(The records)

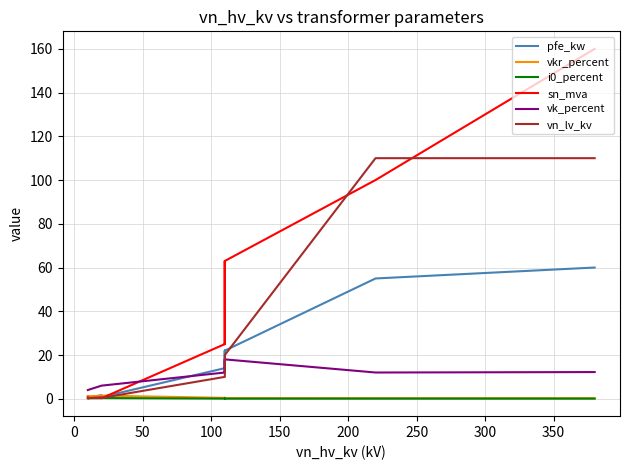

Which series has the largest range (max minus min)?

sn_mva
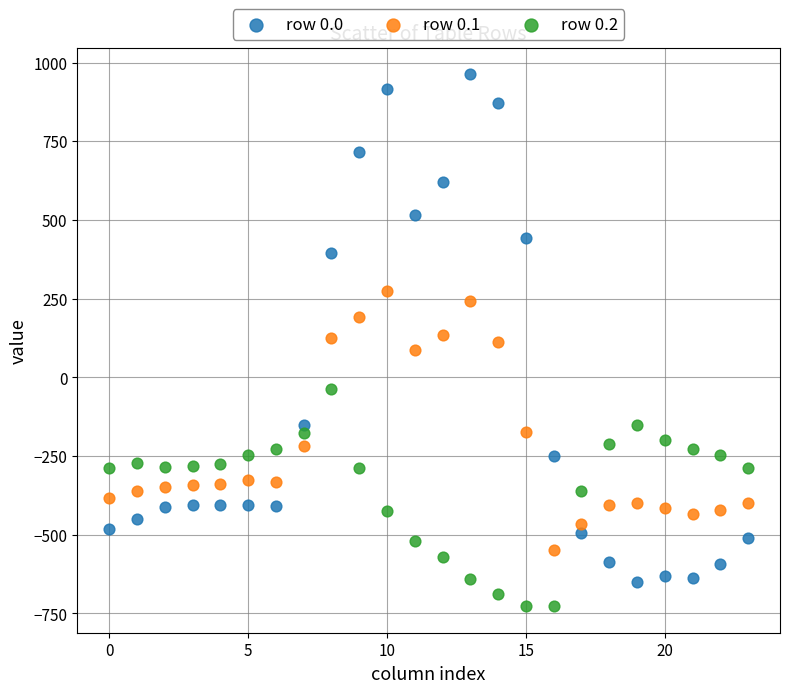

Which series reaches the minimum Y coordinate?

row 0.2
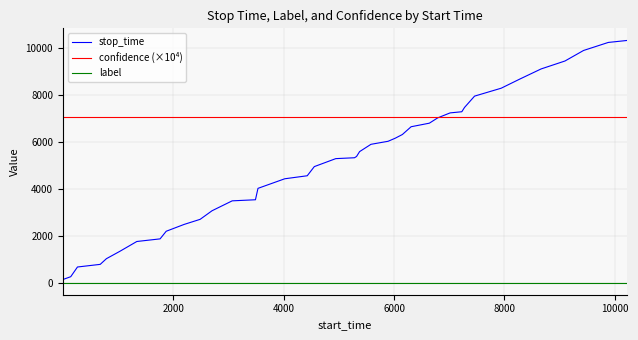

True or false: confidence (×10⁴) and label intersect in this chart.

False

(End The records)
(The records)

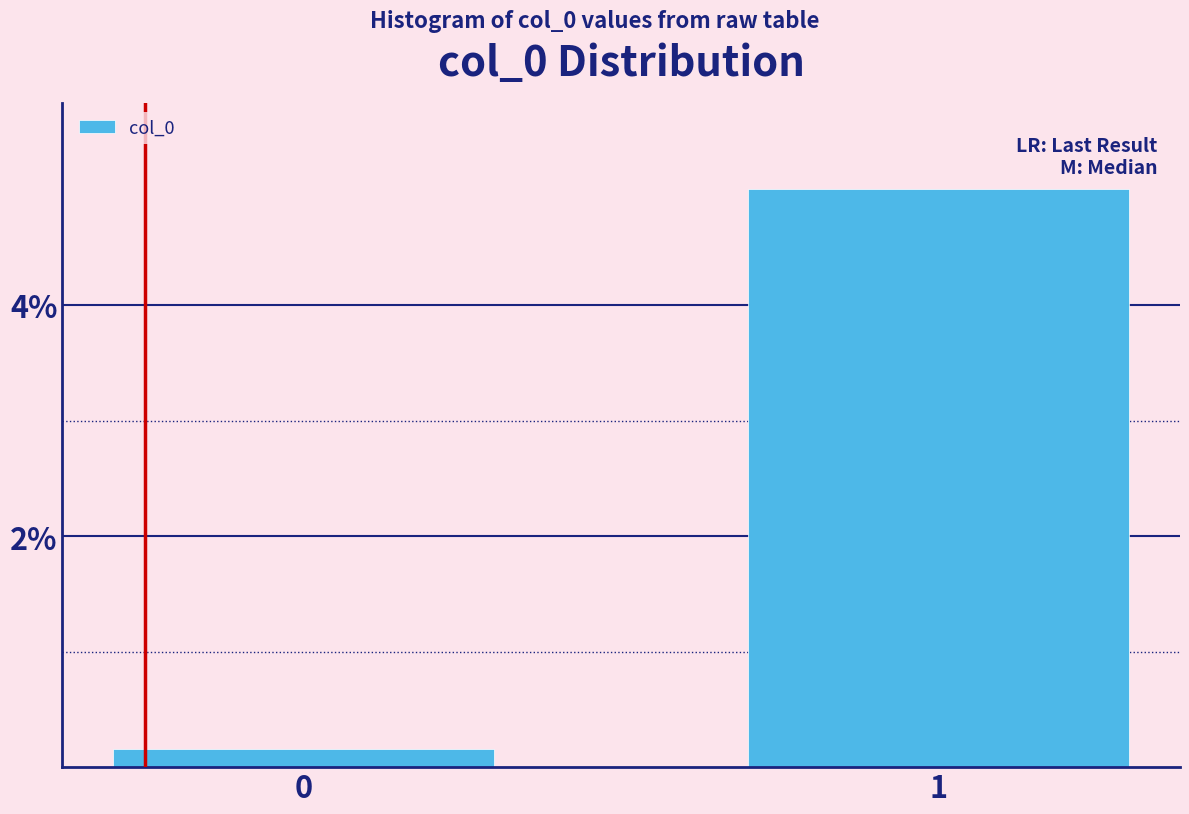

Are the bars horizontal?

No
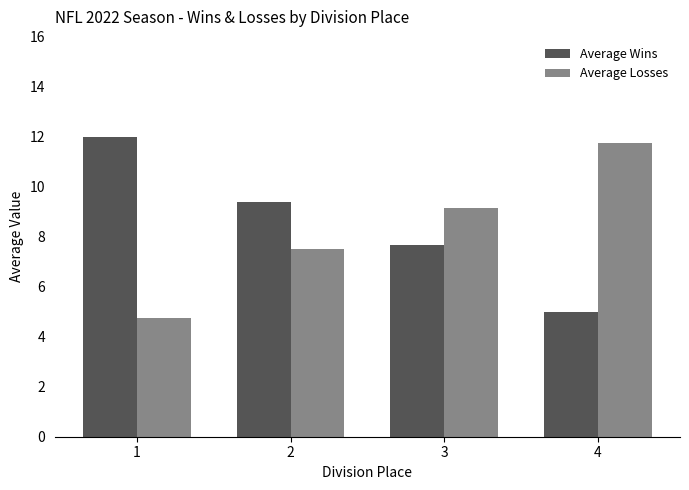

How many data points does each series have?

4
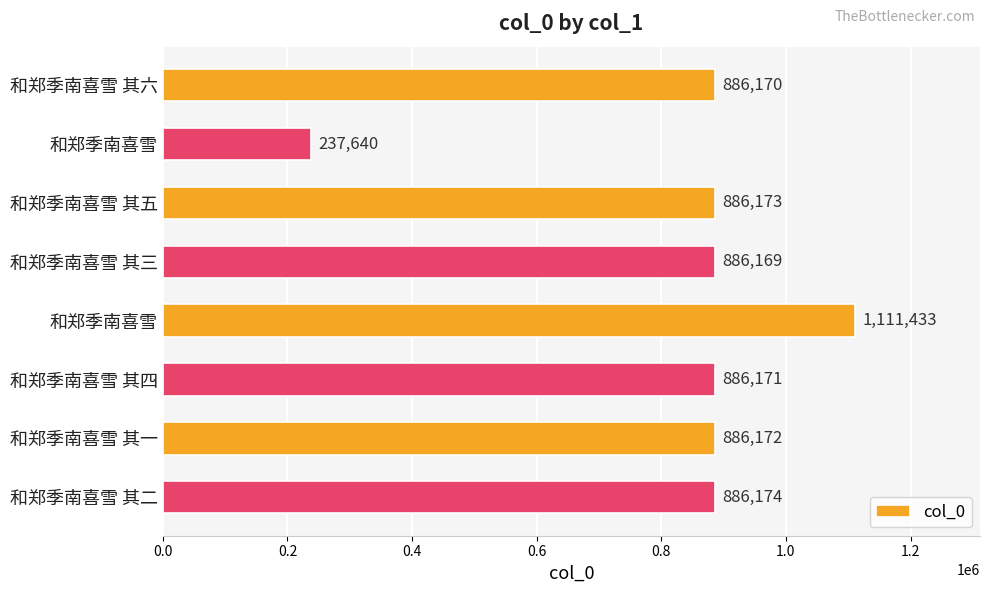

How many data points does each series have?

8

(End The records)
(The records)

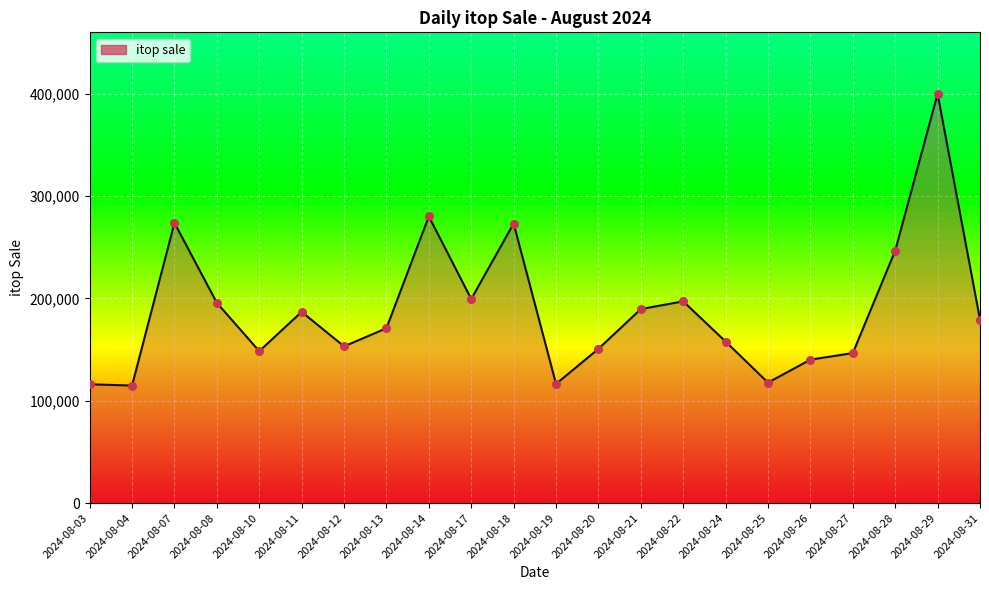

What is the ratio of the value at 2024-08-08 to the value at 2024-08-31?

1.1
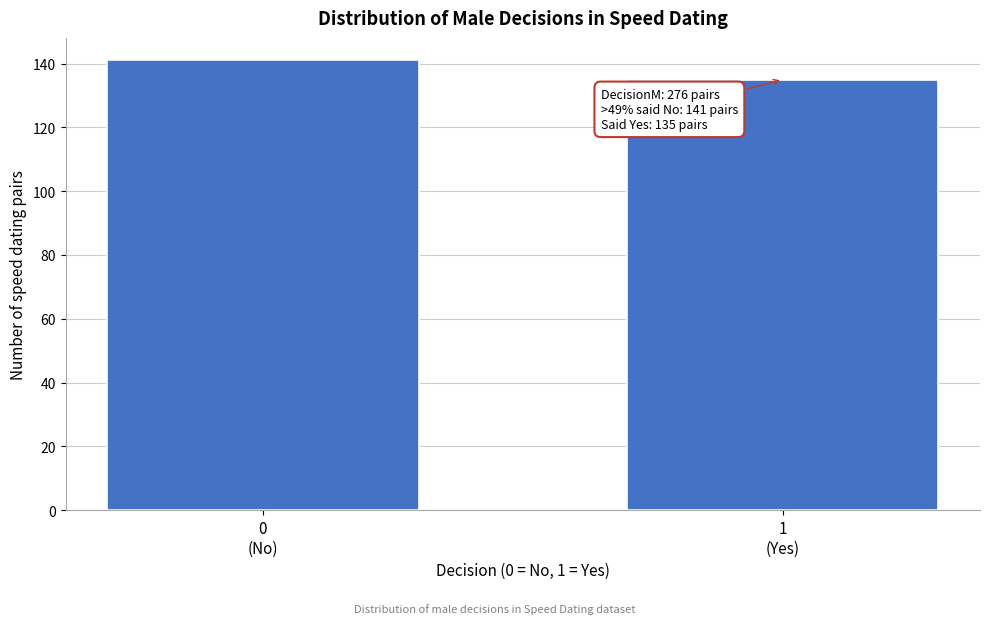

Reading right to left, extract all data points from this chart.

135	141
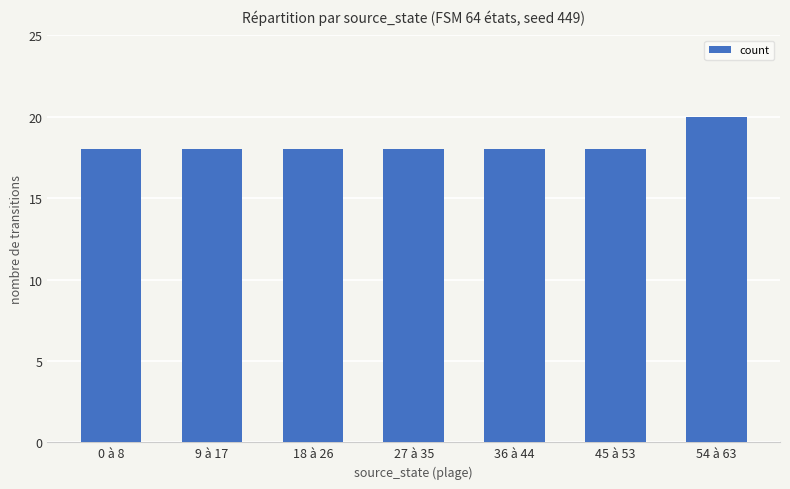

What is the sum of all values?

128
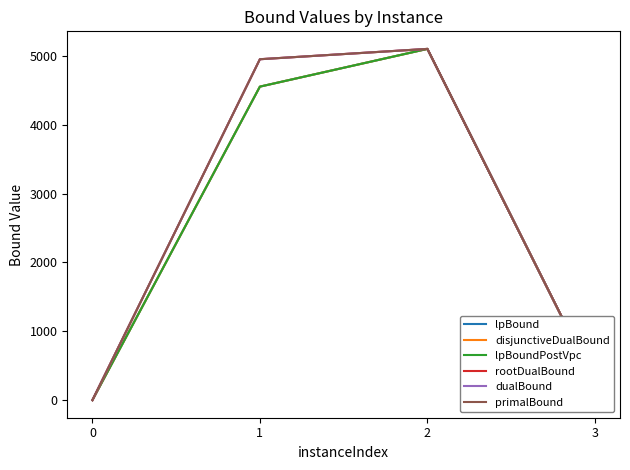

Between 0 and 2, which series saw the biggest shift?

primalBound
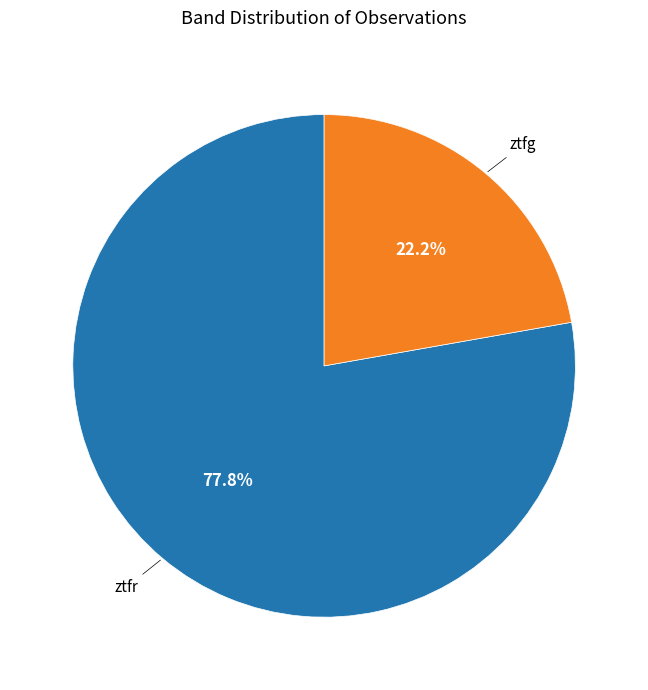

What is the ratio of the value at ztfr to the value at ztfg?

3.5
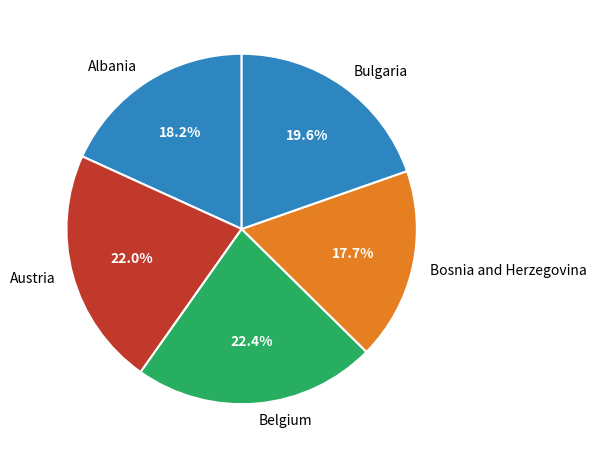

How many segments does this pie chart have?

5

(End The records)

> Exercise description
Lay out the lines from the one containing "Which series has" through the one containing "True or false: confidence" as a JSON list of strings, one string per line. Leave out blank lines and the pictures.

> Answer below
[
  "Which series has the largest range (max minus min)?",
  "sn_mva",
  "Which series reaches the minimum Y coordinate?",
  "row 0.2",
  "True or false: confidence (×10⁴) and label intersect in this chart."
]